Initializes the FAISSDB instance, setting up the logger, creating the FAISS index, and configuring custom functions if provided.

add

Adds a document to the FAISS index.

Parameters

Parameter Type Default Description
doc str None The document to be added.
metadata Optional[Dict[str, Any]] None Additional metadata for the document.

Example Usage

db = FAISSDB(dimension=768)
db.add("This is a sample document.", {"category": "sample"})

query

Queries the FAISS index for similar documents.

Parameters

Parameter Type Default Description
query str None The query string.
top_k int 5 The number of top results to return.

Returns

Type Description
List[Dict[str, Any]] A list of dictionaries containing the top_k most similar documents.

Example Usage

results = db.query("What is artificial intelligence?")
for result in results:
    print(f"Score: {result['score']}, Text: {result['metadata']['text']}")

Internal Methods

_setup_logger

Sets up the logger with the given configuration.

Parameters

Parameter Type Default Description
config Optional[Dict[str, Any]] None Configuration for the logger.

_create_index

Creates and returns a FAISS index based on the specified type and metric.

Parameters

Parameter Type Default Description
index_type str 'Flat' Type of FAISS index to use.
metric str 'cosine' Distance metric for FAISS index.

Returns

Type Description
faiss.Index FAISS index instance.

_default_embedding_function

Default embedding function using the SentenceTransformer model.

Parameters

Parameter Type Default Description
text str None The input text to embed.

Returns

Type Description
List[float] Embedding vector for the input text.

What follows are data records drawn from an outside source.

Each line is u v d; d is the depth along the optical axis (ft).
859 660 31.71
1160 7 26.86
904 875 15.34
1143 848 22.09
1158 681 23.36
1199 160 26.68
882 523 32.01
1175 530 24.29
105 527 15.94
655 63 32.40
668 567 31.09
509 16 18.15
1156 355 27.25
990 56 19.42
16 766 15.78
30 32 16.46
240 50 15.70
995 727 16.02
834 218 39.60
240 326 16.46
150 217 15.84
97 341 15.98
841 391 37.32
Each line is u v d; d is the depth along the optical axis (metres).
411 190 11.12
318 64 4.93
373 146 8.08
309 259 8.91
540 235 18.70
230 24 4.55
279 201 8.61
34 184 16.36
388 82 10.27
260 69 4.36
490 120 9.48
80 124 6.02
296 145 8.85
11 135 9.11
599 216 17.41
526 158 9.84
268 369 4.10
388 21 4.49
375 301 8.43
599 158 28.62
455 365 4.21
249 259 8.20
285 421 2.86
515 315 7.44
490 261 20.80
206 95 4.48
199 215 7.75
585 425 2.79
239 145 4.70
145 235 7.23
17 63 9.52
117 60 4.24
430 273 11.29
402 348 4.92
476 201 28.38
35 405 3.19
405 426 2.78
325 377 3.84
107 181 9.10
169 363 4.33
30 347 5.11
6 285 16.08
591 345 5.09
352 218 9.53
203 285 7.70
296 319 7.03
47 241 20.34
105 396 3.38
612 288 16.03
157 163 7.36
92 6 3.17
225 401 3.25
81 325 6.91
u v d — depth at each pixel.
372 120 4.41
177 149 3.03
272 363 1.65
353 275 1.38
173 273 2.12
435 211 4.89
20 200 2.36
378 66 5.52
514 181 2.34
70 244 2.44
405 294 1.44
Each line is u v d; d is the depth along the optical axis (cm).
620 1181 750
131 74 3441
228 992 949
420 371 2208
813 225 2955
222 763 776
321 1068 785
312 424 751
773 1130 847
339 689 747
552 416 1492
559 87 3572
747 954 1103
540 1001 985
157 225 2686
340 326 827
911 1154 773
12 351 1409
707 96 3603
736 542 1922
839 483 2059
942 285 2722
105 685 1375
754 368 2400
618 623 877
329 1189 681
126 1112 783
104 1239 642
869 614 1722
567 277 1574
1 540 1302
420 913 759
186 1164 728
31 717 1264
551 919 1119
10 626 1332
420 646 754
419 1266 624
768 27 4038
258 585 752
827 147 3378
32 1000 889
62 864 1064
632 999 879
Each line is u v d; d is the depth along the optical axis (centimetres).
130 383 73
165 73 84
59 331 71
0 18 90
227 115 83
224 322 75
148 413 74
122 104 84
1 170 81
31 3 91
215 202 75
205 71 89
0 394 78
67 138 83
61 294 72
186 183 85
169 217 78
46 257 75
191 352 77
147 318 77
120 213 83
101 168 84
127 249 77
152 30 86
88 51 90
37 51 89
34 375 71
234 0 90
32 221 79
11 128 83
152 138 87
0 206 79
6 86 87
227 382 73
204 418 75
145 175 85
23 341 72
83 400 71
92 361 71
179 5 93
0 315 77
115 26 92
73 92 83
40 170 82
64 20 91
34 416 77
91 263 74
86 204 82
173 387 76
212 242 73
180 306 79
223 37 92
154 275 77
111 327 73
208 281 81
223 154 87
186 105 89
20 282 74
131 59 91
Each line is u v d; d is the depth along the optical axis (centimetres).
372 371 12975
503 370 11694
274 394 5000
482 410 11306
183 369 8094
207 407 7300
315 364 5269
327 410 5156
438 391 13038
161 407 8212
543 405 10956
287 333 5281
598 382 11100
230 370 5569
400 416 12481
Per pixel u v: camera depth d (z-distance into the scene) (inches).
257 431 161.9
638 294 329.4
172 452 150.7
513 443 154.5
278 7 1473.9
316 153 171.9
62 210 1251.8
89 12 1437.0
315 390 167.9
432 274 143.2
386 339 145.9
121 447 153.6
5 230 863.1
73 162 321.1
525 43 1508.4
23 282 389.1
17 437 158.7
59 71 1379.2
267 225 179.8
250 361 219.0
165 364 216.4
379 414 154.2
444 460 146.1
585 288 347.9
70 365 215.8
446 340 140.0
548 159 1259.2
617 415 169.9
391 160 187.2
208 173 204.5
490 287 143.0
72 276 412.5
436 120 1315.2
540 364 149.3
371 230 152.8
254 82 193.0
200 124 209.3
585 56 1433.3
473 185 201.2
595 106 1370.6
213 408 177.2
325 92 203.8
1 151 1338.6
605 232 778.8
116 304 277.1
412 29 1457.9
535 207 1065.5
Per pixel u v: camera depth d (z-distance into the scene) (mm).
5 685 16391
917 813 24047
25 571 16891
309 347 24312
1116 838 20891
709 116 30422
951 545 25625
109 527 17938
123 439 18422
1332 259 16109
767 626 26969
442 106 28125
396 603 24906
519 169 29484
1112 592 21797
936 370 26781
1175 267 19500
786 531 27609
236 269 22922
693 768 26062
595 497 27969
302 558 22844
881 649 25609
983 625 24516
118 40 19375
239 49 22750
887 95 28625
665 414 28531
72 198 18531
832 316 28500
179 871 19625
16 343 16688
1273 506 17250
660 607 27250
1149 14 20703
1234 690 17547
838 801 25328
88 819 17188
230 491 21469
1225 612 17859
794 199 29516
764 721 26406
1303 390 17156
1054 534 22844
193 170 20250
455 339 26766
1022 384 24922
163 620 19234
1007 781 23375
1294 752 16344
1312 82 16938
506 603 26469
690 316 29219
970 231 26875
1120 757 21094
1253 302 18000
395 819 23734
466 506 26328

_default_preprocess_function

Default preprocessing function.

Parameters

Parameter Type Default Description
text str None The input text to preprocess.

Returns

Type Description
str Preprocessed text.

_default_postprocess_function

Default postprocessing function.

Parameters

Parameter Type Default Description
results List[Dict[str, Any]] None The results to postprocess.

Returns

Type Description
List[Dict[str, Any]] Postprocessed results.

Usage Examples

Example 1: Basic Usage

# Initialize the FAISSDB instance
db = FAISSDB(dimension=768, index_type="Flat")

# Add documents to the FAISS index
db.add("This is a document about AI.", {"category": "AI"})
db.add("Python is great for data science.", {"category": "Programming"})

# Query the FAISS index
results = db.query("Tell me about AI")
for result in results:
    print(f"Score: {result['score']}, Text: {result['metadata']['text']}")

Example 2: Custom Functions

from transformers import AutoTokenizer, AutoModel
import torch

# Custom embedding function using a HuggingFace model
def custom_embedding_function(text: str) -> List[float]:
    tokenizer = AutoTokenizer.from_pretrained("bert-base-uncased")
    model = AutoModel.from_pretrained("bert-base-uncased")
    inputs = tokenizer(text, return_tensors="pt", padding=True, truncation=True, max_length=512)
    with torch.no_grad():
        outputs = model(**inputs)
    embeddings = outputs.last_hidden_state.mean(dim=1).squeeze().tolist()
    return embeddings

# Custom preprocessing function
def custom_preprocess(text: str) -> str:
    return text.lower().strip()

# Custom postprocessing function
def custom_postprocess(results: List[Dict[str, Any]]) -> List[Dict[str, Any]]:
    for result in results:
        result["custom_score"] = result["score"] * 2  # Example modification
    return results

# Initialize the FAISSDB instance with custom functions
db = FAISSDB(
    dimension=768,
    index_type="Flat",
    embedding_function=custom_embedding_function,
    preprocess_function=custom_preprocess,
    postprocess_function=custom_postprocess,
    metric="cosine",
    logger_config={
        "handlers": [
            {"sink": "custom_faiss_rag_wrapper.log", "rotation": "1 GB"},
            {"sink": lambda msg: print(f"Custom log: {msg}", end="")}
        ],
    },
)

# Add documents to the FAISS index
db.add("This is a document about machine learning.", {"category": "ML"})
db.add("Python is a versatile programming language.", {"category": "Programming"})

# Query the FAISS index
results = db.query("Explain machine learning")
for result in results:
    print(f"Score: {result['score']}, Custom Score: {result['custom_score']}, Text: {result['metadata']['text']}")

Additional Information and Tips

  • Ensure that the dimension of the document embeddings matches the dimension specified during the initialization of the FAISSDB instance.
  • Use custom embedding functions to leverage domain-specific models for generating embeddings.
  • Custom preprocessing and postprocessing functions can help tailor the text processing and

result formatting to specific needs. - FAISS supports various types of indices; choose the one that best fits the application requirements (e.g., Flat for brute-force search, IVF for faster search with some accuracy trade-off). - Properly configure the logger to monitor and debug the operations of the FAISSDB instance.

References and Resources

By following this documentation, users can effectively utilize the FAISSDB class for various similarity search and document retrieval tasks, customizing it to their specific needs through the provided hooks and functions.